In Antwerpen hat sich das Unternehmen Umicore von einem ehemals hundert Jahre alten Bergbauunternehmen zum Weltführer im Bereich der Metallverwertung aus Mobiltelefonen und Batterien aus Elektrofahrzeugen gewandelt. Auf diese Art werden Städte zur neuen Quelle von Ressourcen (urban mining). Der Großteil der F&E-Anstrengungen des Umicore-Unternehmens ist sauberen Technologien gewidmet. Sie konzentrieren sich auf Autoabgaskatalysatoren, Materialen für wiederaufladbare Batterien (zur Energiespeicherung) und Photovoltaik (zur Herstellung sauberer Energie), Brennstoffzellen (Erzeugung elektrischer Energie aus Wasserstoff) und die Rückgewinnung wertvoller Metalle aus Altprodukten, wie etwa Batterien. Das Schließen des Materialkreislaufs ist grundlegender Bestandteil ihrer Geschäftsstrategie. “Damit werden vielen KundInnen zentrale Dienstleistungen und uns ein entscheidender Wettbewerbsvorteil geboten.”
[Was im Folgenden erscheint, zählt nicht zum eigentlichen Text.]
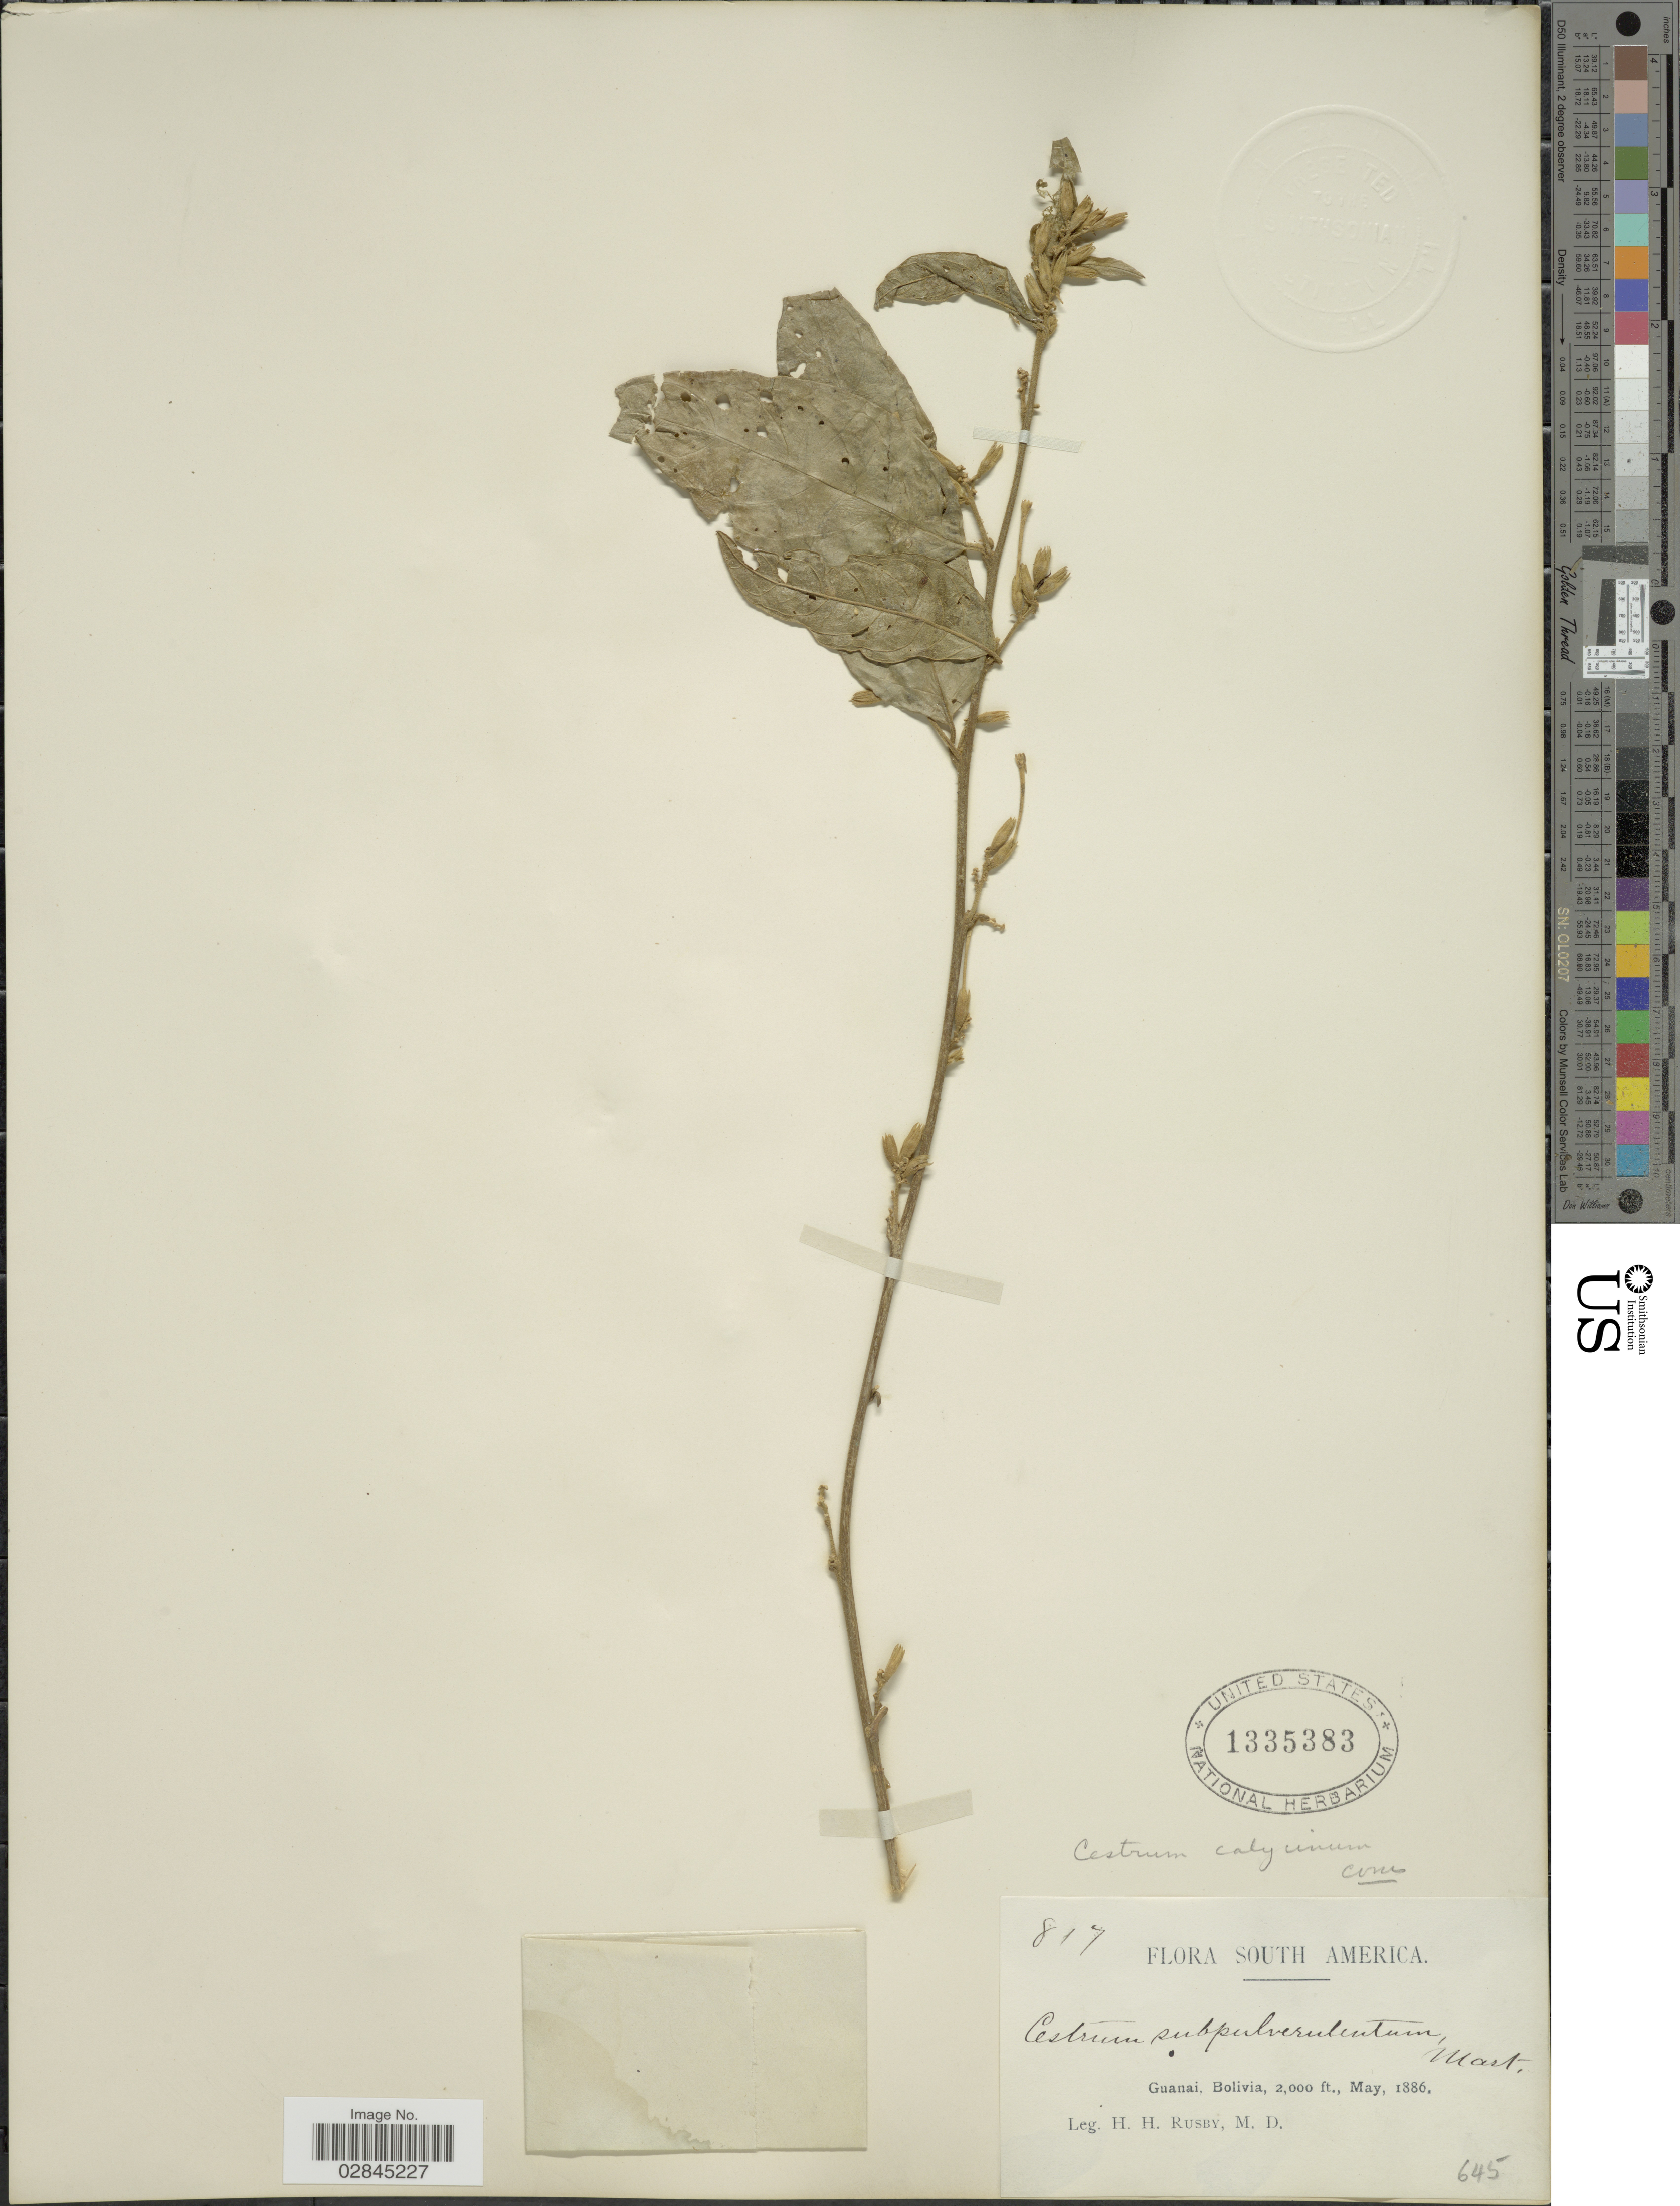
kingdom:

Fall 3 Leasing: Eine neue Art, in der Stadt einzukaufen

Die intelligentere Verwendung von Produkten ist in einer Kreislaufwirtschaft ein wichtiger Schritt vorwärts. Leasing ist ein Beispiel dafür. Die dafür erforderlichen Investitionen können jedoch enorm sein und das bestehende Interesse der VerbraucherInnen so wie ihr Verhalten sind Faktoren, die nicht ignoriert werden können. Mud Jeans beweist, dass es für ein Start-Up-Unternehmen trotz dieser Herausforderungen möglich ist, erfolgreich zu sein. In Amsterdam, Niederlande, und Ghent, Belgien, hat Mud Jeans damit begonnen, Jeans zu leasen: Der Kunde leistet eine einmalige Anzahlung von einem bestimmten Betrag und zahlt anschließend für eine Jeans aus biologischer und wiederverwerteter Baumwolle einen kleinen monatlichen Betrag. Reparaturen sind gratis und nach einem Jahr kann man die Jeans gegen ein neues Modell eintauschen.

Ein weiteres Beispiel ist das Produkt-Dienstleistungs-System von Xerox, das “Dokumentenmanagement-Dienstleistungen” bietet. Das Leasing beinhaltet ein Full-Service Wartungspaket und eine Kundenzufriedenheitsgarantie in Bezug auf funktionsfähige Geräte. Die Kundin bezahlt einen fixen Preis pro Kopie. Nach dem Ende des Leasingvertrags, nimmt Xerox das Produkt zur Wiederverwertung in den jeweils geeigneten Anlagen zurück. Xerox widmet sich dann der stofflichen Rückgewinnung der Produktmaterialien, die das Unternehmen in weiterer Folge in wiederaufbereiteten und neu hergestellten Geräten einsetzt. Zu diesem Zweck hat Xerox ein Produktdesign entwickelt, dass eine einfache Zerlegung und damit die Wiederaufbereitung und Materialrückgewinnung ermöglicht. Die Zahlen können sich sehen lassen: aktuell wird die Hälfte des Umsatzerlöses aus Vermietung und Leasing erzielt, 94% der ungefährlichen festen Abfälle werden wiederverwertet, mehr als 2,2 Millionen Patronen und Behälter werden zurück gebracht und 600 000 kg Toner werden wiederverwendet.